The National Health Service’s cost watchdog has issued final guidance saying that Roche’s MabThera will now be routinely available to certain patients with chronic lymphocytic leukaemia.

The National Institute for Health and Clinical Excellence has recommended that MabThera (rituximab) can be used in combination with the chemotherapy drugs fludarabine and cyclophosphamide, for the treatment of relapsed or refractory CLL. The exceptions are when the condition hasn't previously responded to fludarabine or has relapsed within six months of treatment, or has previously been treated with MabThera.

NICE noted that following an appeal earlier this year, rituximab in combination with fludarabine and cyclophosphamide will also be available to patients who have already been treated with the Roche drug as part of a clinical trial but at a lower dose to the licensed amount, or who have previously received MabThera in combination with other chemotherapies in clinical trials.

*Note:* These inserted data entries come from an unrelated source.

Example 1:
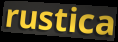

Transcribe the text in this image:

rustica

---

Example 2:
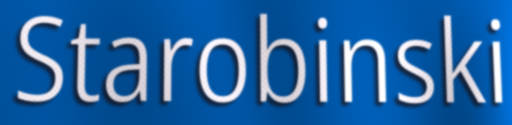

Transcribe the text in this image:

Starobinski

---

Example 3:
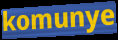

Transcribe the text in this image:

komunye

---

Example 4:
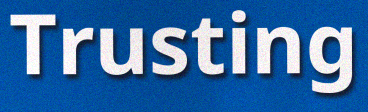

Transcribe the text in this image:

Trusting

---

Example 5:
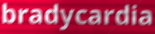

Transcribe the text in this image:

bradycardia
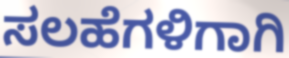
ಸಲಹೆಗಳಿಗಾಗಿ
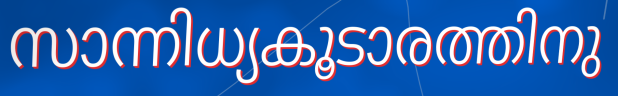
സാന്നിധ്യകൂടാരത്തിനു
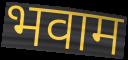
भवाम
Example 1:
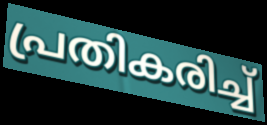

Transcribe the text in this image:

പ്രതികരിച്ച്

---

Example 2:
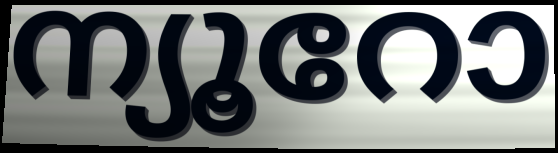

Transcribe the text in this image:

ന്യൂറോ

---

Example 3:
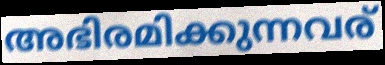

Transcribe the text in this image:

അഭിരമിക്കുന്നവര്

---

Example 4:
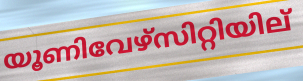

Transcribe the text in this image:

യൂണിവേഴ്സിറ്റിയില്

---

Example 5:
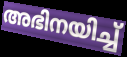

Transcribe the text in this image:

അഭിനയിച്ച്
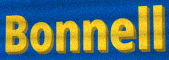
Bonnell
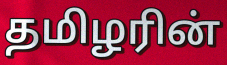
தமிழரின்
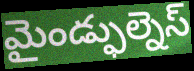
మైండ్ఫుల్నెస్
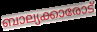
ബാല്യക്കാരോട്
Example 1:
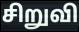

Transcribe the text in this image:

சிறுவி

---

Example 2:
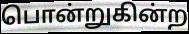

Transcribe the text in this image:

பொன்றுகின்ற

Peter Littlejohns, NICE’s clinical and public health director, said that the agency received an appeal following the last stage of draft guidance “and, as a result, the recommendations for this guidance have changed slightly”. He added that “we want to ensure rituximab is routinely available in the NHS for those patients who may benefit most from it, including those who had already been treated with the drug during a clinical trial but at a lower dose than usual or in combination with other chemotherapy regimens”.

Prof Littlejohns concluded by saying “Where rituximab has been recommended in the context of research, this is because of a lack of evidence relating to the treatment’s efficacy in those instances”. He went on to say that “hopefully, there will be more research in these areas to help NICE develop firmer recommendations, when this guidance is updated.”

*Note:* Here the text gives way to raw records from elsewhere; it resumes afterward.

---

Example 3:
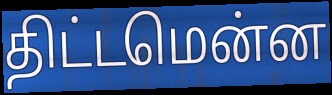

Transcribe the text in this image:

திட்டமென்ன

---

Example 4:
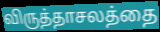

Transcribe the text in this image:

விருத்தாசலத்தை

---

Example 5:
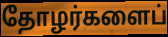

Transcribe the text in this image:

தோழர்களைப்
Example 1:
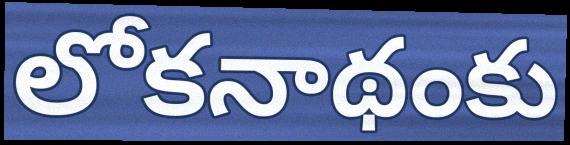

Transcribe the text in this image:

లోకనాథంకు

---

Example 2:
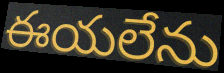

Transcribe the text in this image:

ఈయలేను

Around 2,400 people are diagnosed with CLL in the UK each year and MabThera is administered directly into the bloodstream via a drip once every four weeks for a total of six cycles. Institute’s appraisal committee considered that the cost-effectiveness of the drug was likely to be at the upper end of the range of £20,000 to £30,000 per QALY (quality-adjusted life year) gained and for a patient with a body surface area of 1.86m², the total cost for a full course of MabThera would be about £9,954.

Last month, NICE also proposed that MabThera, in combination with methotrexate, can be used for the treatment of adult patients with severe active rheumatoid arthritis that have failed to responded to other disease-modifying anti-rheumatic drugs (DMARDs), including at least one tumour necrosis factor inhibitor, or when patients are unable to tolerate other DMARDs.

Xeloda, Iressa thumbs-up
Meantime, NICE has also issued final guidance and recommended two other oncology treatments – Roche’s Xeloda (capecitabine) for stomach cancer and AstraZeneca’s Iressa (gefitinib) for non-small-cell lung cancer.

Xeloda is recommended, in combination with a platinum-based regimen, for the first-line treatment of inoperable advanced gastric cancer, while NICE has backed Iressa for the first-line treatment of people with locally advanced or metastatic NSCLC if they test positive for the epidermal growth factor receptor tyrosine kinase (EGFR-TK) mutation.

Carole Longson, health technology evaluation centre director at NICE, noted that Iressa has now been added to the list of treatment options for NSCLC, helped by the fact that it is taken in tablet form, “meaning it can be taken at home and would allow patients to carry on with normal daily activities”. She added that patients with inoperable advanced gastric cancer have generally been treated with fluorouracil via an infusion pump. However, “capecitabine-based regimens work as well…and because the treatment is with tablets, rather than an infusion pump, patients will spend less time in hospital.”